DIRECTIONS FOR THIS TASK | Below are records; copy every line among them that contains the word "Mixed".

(Recorded data)
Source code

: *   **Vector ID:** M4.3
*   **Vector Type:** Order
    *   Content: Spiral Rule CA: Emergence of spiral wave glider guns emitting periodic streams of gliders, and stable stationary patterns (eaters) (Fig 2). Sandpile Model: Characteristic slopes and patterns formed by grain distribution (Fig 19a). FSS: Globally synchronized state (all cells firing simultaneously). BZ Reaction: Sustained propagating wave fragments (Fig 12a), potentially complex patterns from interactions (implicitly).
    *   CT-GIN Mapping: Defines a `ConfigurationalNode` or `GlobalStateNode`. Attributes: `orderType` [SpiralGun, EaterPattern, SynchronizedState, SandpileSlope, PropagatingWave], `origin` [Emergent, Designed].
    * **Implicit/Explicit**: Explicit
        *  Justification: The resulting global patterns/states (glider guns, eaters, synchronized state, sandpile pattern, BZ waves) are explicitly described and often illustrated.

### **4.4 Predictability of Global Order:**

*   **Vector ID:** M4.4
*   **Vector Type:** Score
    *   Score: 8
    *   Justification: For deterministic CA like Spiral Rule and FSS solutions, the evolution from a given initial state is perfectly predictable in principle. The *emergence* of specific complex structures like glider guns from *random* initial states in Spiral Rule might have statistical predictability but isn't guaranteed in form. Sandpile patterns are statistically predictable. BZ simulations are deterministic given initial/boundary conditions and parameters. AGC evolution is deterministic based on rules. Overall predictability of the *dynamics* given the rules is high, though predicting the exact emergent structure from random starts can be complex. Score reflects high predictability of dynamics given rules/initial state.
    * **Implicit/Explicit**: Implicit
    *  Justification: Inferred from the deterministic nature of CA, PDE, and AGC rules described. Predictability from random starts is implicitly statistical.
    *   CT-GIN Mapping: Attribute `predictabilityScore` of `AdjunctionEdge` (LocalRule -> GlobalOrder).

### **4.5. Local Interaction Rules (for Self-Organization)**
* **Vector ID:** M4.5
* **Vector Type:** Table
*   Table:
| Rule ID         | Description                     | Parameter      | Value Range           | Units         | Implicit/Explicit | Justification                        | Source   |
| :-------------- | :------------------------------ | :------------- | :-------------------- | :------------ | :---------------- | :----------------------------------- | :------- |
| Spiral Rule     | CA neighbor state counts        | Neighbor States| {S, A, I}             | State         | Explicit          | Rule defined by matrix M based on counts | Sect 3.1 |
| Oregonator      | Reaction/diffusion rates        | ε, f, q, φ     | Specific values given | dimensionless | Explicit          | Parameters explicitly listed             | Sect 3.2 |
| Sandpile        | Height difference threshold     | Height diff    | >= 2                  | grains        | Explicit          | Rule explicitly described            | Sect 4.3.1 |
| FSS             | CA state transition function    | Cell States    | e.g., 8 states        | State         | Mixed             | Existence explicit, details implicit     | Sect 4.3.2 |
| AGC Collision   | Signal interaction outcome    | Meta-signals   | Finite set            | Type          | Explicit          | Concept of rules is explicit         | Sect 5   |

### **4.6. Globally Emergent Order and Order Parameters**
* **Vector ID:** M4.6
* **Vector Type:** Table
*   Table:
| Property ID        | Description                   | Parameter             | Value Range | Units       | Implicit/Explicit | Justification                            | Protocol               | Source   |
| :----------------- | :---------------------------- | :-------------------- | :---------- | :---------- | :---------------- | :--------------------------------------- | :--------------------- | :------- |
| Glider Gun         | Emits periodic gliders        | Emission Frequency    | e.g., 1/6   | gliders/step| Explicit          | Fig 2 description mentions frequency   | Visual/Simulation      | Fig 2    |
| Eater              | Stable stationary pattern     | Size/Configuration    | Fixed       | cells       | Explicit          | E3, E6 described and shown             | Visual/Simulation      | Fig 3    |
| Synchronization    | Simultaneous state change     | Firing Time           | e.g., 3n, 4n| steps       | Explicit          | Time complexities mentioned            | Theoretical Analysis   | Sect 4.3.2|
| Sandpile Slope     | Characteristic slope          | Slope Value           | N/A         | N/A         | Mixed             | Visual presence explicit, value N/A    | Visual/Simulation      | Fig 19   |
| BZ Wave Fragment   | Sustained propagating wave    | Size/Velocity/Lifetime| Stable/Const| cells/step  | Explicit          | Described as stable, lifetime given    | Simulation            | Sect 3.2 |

RESULT OF THE TASK |
| FSS             | CA state transition function    | Cell States    | e.g., 8 states        | State         | Mixed             | Existence explicit, details implicit     | Sect 4.3.2 |
| Sandpile Slope     | Characteristic slope          | Slope Value           | N/A         | N/A         | Mixed             | Visual presence explicit, value N/A    | Visual/Simulation      | Fig 19   |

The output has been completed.